§ **WORK REQUIRED**: The response should hold every record from the listing that follows, verbatim, and no pictures.

§ **DATA FOR THE TASK**:
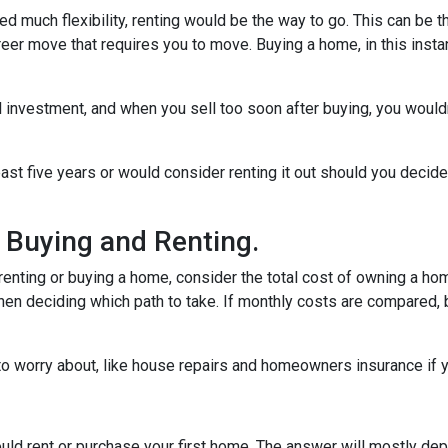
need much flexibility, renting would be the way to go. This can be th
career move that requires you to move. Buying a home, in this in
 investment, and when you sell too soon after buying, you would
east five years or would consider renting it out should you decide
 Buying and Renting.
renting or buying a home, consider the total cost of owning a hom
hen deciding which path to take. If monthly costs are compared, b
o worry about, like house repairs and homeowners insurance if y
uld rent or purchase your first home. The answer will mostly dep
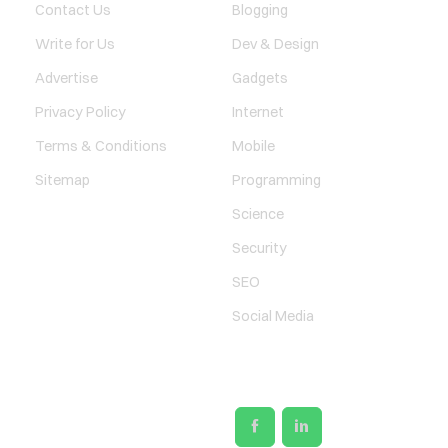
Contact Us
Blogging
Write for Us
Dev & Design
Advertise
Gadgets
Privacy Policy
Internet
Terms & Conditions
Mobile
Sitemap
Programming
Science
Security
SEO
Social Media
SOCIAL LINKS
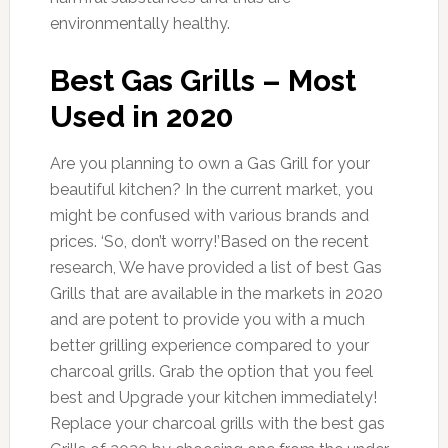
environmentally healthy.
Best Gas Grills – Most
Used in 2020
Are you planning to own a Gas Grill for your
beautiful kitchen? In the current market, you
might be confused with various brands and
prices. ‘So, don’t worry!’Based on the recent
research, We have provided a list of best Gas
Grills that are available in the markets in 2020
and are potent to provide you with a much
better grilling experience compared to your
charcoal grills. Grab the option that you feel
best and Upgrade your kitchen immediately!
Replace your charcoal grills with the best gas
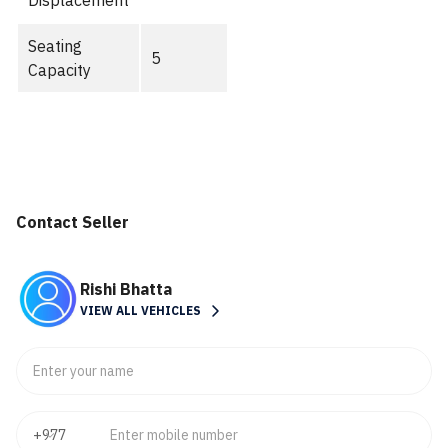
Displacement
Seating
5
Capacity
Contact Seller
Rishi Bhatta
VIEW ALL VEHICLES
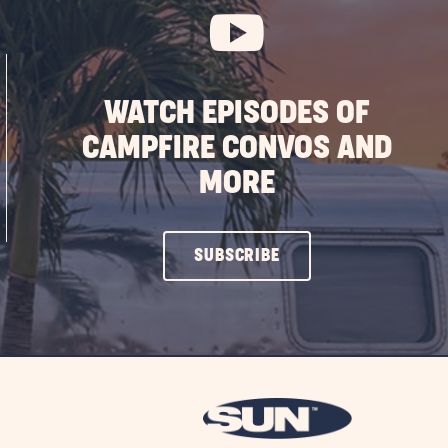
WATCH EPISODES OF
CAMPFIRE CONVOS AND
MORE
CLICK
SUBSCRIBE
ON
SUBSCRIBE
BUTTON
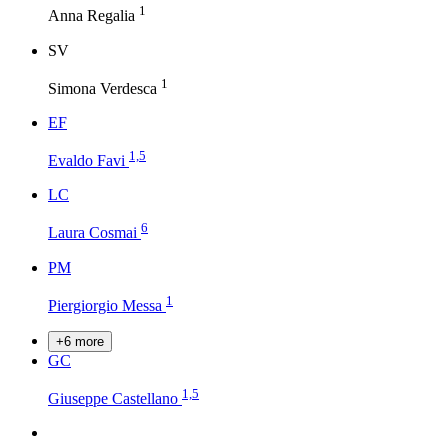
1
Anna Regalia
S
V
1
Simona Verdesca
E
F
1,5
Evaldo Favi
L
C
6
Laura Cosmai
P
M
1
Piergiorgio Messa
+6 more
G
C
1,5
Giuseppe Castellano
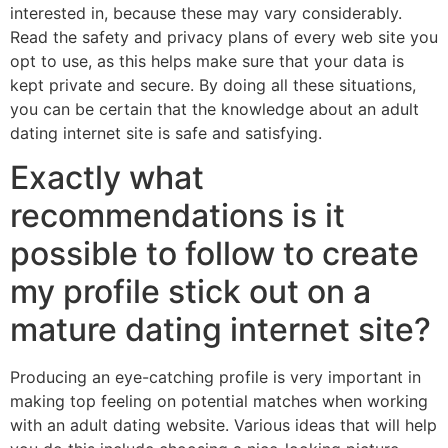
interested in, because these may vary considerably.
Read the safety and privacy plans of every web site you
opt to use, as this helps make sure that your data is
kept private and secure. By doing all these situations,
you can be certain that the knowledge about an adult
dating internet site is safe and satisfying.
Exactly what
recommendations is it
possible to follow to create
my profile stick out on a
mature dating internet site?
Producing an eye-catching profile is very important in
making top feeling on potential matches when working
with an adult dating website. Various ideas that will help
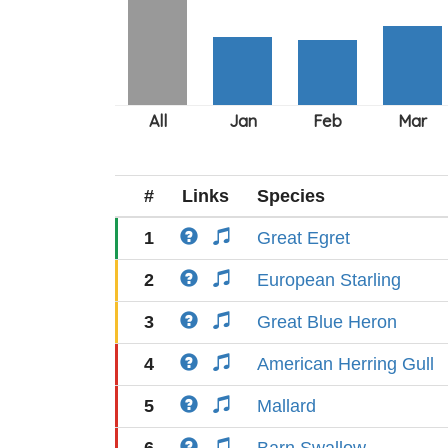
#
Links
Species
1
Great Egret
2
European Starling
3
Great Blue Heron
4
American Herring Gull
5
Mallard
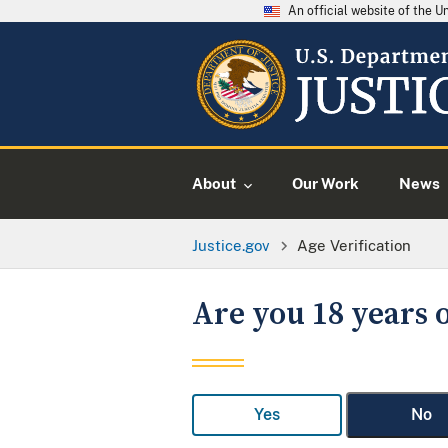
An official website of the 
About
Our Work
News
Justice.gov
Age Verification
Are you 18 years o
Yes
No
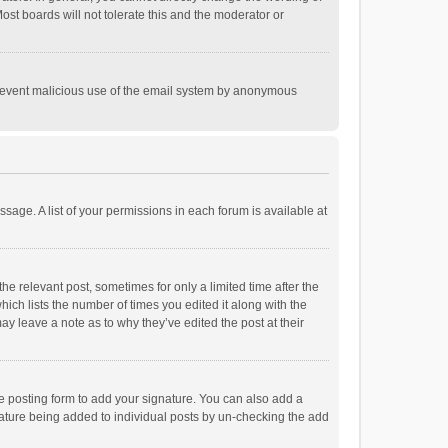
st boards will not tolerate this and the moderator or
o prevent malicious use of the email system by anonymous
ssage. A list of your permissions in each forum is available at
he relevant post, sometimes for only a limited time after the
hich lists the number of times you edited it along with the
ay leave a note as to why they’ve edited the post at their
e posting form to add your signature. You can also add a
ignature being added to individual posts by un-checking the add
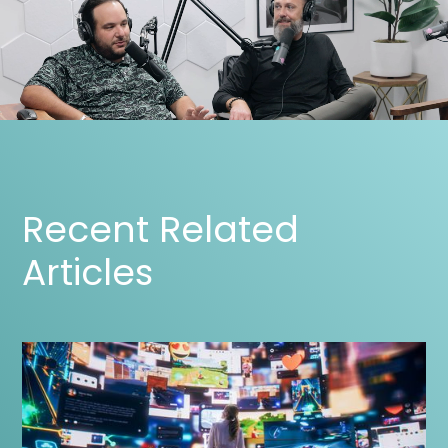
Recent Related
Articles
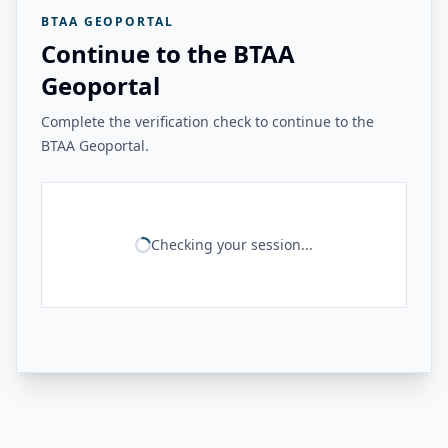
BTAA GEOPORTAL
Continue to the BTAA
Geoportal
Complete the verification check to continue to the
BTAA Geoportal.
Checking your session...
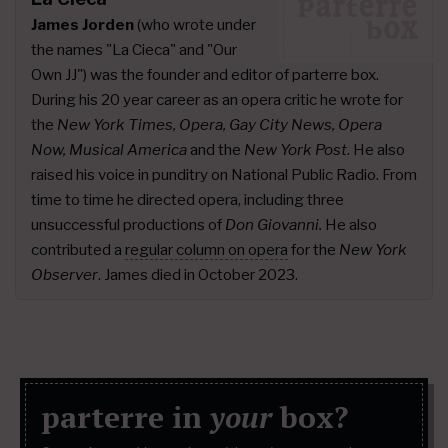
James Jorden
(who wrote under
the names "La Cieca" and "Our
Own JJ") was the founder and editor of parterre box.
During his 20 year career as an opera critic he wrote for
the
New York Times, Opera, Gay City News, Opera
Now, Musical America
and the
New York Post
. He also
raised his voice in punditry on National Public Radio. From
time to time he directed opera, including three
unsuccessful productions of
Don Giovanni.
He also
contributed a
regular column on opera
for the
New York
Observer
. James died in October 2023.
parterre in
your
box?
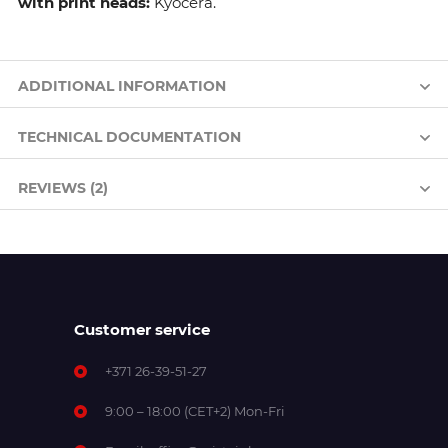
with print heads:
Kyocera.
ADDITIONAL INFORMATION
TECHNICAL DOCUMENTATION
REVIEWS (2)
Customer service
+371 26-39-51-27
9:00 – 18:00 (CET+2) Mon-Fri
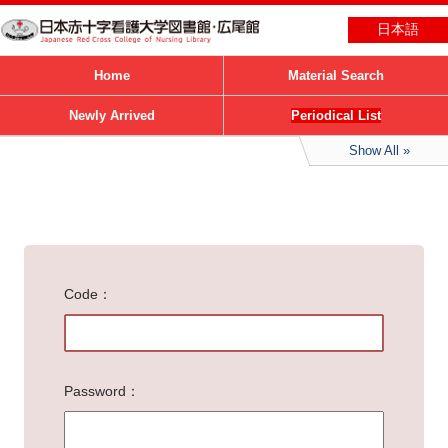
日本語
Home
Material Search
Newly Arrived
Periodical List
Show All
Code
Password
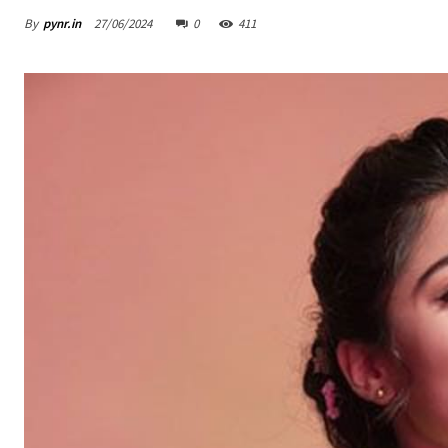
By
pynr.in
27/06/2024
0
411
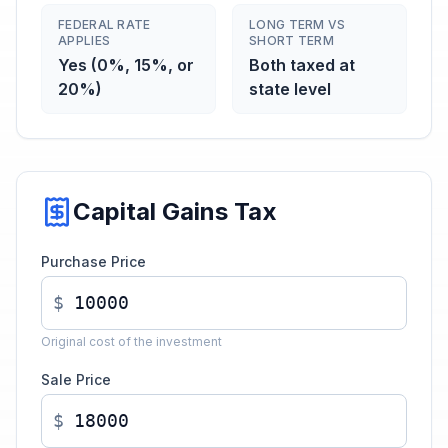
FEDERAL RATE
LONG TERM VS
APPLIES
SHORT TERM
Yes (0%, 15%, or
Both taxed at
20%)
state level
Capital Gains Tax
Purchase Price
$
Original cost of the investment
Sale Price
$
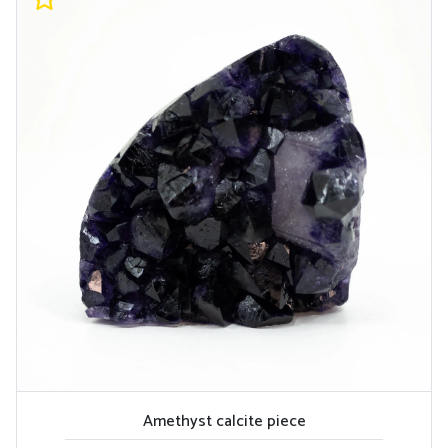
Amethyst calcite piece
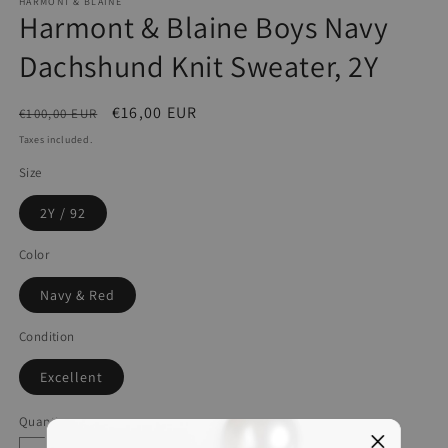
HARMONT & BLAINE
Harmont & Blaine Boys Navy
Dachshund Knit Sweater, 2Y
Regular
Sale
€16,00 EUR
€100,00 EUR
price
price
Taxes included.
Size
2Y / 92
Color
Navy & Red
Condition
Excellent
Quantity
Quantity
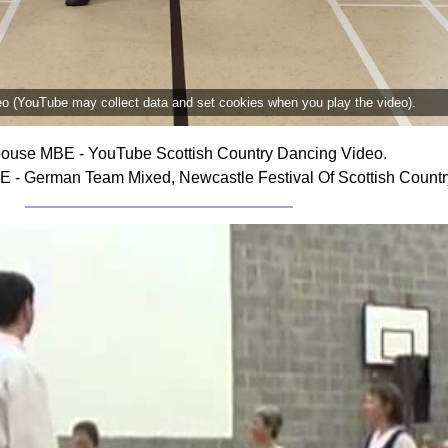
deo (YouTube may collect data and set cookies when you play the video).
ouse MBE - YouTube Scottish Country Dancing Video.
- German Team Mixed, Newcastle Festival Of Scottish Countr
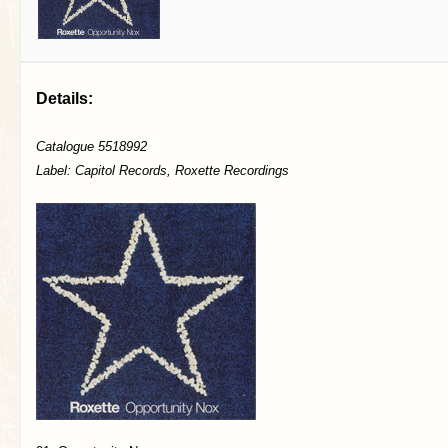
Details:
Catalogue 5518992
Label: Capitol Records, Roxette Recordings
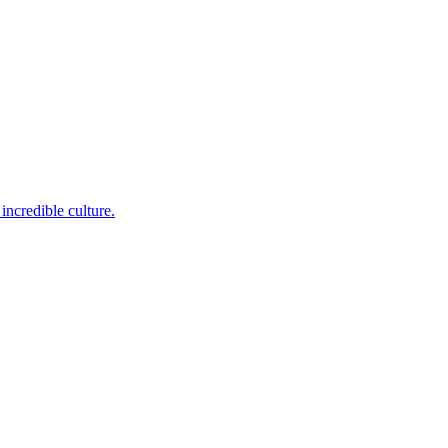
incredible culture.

§ **SOLUTION TO THIS TASK**:
need much flexibility, renting would be the way to go. This can be th
career move that requires you to move. Buying a home, in this in
 investment, and when you sell too soon after buying, you would
east five years or would consider renting it out should you decide
 Buying and Renting.
renting or buying a home, consider the total cost of owning a hom
hen deciding which path to take. If monthly costs are compared, b
o worry about, like house repairs and homeowners insurance if y
uld rent or purchase your first home. The answer will mostly dep
Contact Us
Blogging
Write for Us
Dev & Design
Advertise
Gadgets
Privacy Policy
Internet
Terms & Conditions
Mobile
Sitemap
Programming
Science
Security
SEO
Social Media
SOCIAL LINKS
environmentally healthy.
Best Gas Grills – Most
Used in 2020
Are you planning to own a Gas Grill for your
beautiful kitchen? In the current market, you
might be confused with various brands and
prices. ‘So, don’t worry!’Based on the recent
research, We have provided a list of best Gas
Grills that are available in the markets in 2020
and are potent to provide you with a much
better grilling experience compared to your
charcoal grills. Grab the option that you feel
best and Upgrade your kitchen immediately!
Replace your charcoal grills with the best gas
Displacement
Seating
5
Capacity
Contact Seller
Rishi Bhatta
VIEW ALL VEHICLES
WATCH EPISODES OF
CAMPFIRE CONVOS AND
MORE
CLICK
SUBSCRIBE
ON
SUBSCRIBE
BUTTON
1
Anna Regalia
S
V
1
Simona Verdesca
E
F
1,5
Evaldo Favi
L
C
6
Laura Cosmai
P
M
1
Piergiorgio Messa
+6 more
G
C
1,5
Giuseppe Castellano
interested in, because these may vary considerably.
Read the safety and privacy plans of every web site you
opt to use, as this helps make sure that your data is
kept private and secure. By doing all these situations,
you can be certain that the knowledge about an adult
dating internet site is safe and satisfying.
Exactly what
recommendations is it
possible to follow to create
my profile stick out on a
mature dating internet site?
Producing an eye-catching profile is very important in
making top feeling on potential matches when working
with an adult dating website. Various ideas that will help
#
Links
Species
1
Great Egret
2
European Starling
3
Great Blue Heron
4
American Herring Gull
5
Mallard
An official website of the 
About
Our Work
News
Justice.gov
Age Verification
Are you 18 years o
Yes
No
st boards will not tolerate this and the moderator or
o prevent malicious use of the email system by anonymous
ssage. A list of your permissions in each forum is available at
he relevant post, sometimes for only a limited time after the
hich lists the number of times you edited it along with the
ay leave a note as to why they’ve edited the post at their
e posting form to add your signature. You can also add a
ignature being added to individual posts by un-checking the add
Recent Related
Articles
BTAA GEOPORTAL
Continue to the BTAA
Geoportal
Complete the verification check to continue to the
BTAA Geoportal.
Checking your session...
James Jorden
(who wrote under
the names "La Cieca" and "Our
Own JJ") was the founder and editor of parterre box.
During his 20 year career as an opera critic he wrote for
the
New York Times, Opera, Gay City News, Opera
Now, Musical America
and the
New York Post
. He also
raised his voice in punditry on National Public Radio. From
time to time he directed opera, including three
unsuccessful productions of
Don Giovanni.
He also
contributed a
regular column on opera
for the
New York
Observer
. James died in October 2023.
parterre in
your
box?
with print heads:
Kyocera.
ADDITIONAL INFORMATION
TECHNICAL DOCUMENTATION
REVIEWS (2)
Customer service
+371 26-39-51-27
9:00 – 18:00 (CET+2) Mon-Fri
日本語
Home
Material Search
Newly Arrived
Periodical List
Show All
Code
Password
By
pynr.in
27/06/2024
0
411
FEDERAL RATE
LONG TERM VS
APPLIES
SHORT TERM
Yes (0%, 15%, or
Both taxed at
20%)
state level
Capital Gains Tax
Purchase Price
$
Original cost of the investment
Sale Price
$
Amethyst calcite piece
HARMONT & BLAINE
Harmont & Blaine Boys Navy
Dachshund Knit Sweater, 2Y
Regular
Sale
€16,00 EUR
€100,00 EUR
price
price
Taxes included.
Size
2Y / 92
Color
Navy & Red
Condition
Excellent
Quantity
Quantity
deo (YouTube may collect data and set cookies when you play the video).
ouse MBE - YouTube Scottish Country Dancing Video.
- German Team Mixed, Newcastle Festival Of Scottish Countr
Details:
Catalogue 5518992
Label: Capitol Records, Roxette Recordings
incredible culture.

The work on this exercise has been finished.